▸ Task instructions
Find the word "begin" in the records below. List each line containing it.

▸ Task material
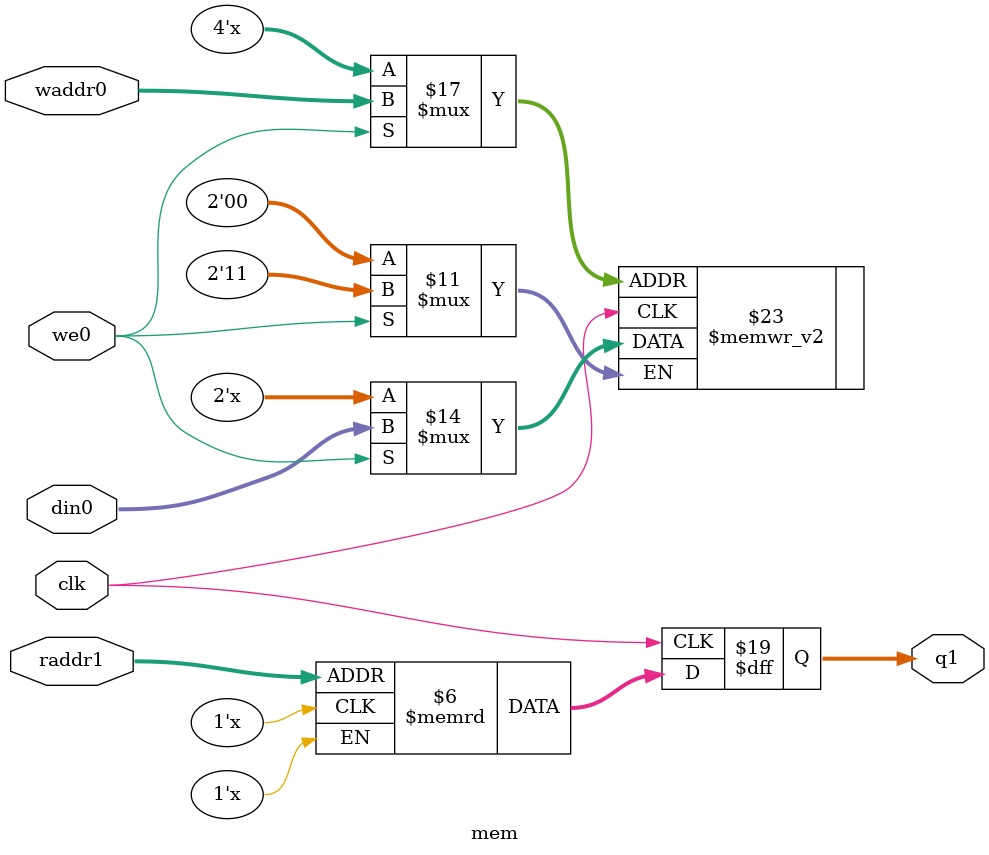
<source format=v>

module mem
    (input                clk
     ,input [3:0]         waddr0
     ,input               we0
     ,input [1:0]        din0
     ,input [3:0]         raddr1
     ,output reg [1:0]   q1
     );

   reg [1:0] rf[15:0];

   always @(posedge clk) begin
     q1 <= rf[raddr1];
     if (we0) begin
       rf[waddr0] <= din0;
     end
   end

endmodule



</source>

▸ Reply
   always @(posedge clk) begin
     if (we0) begin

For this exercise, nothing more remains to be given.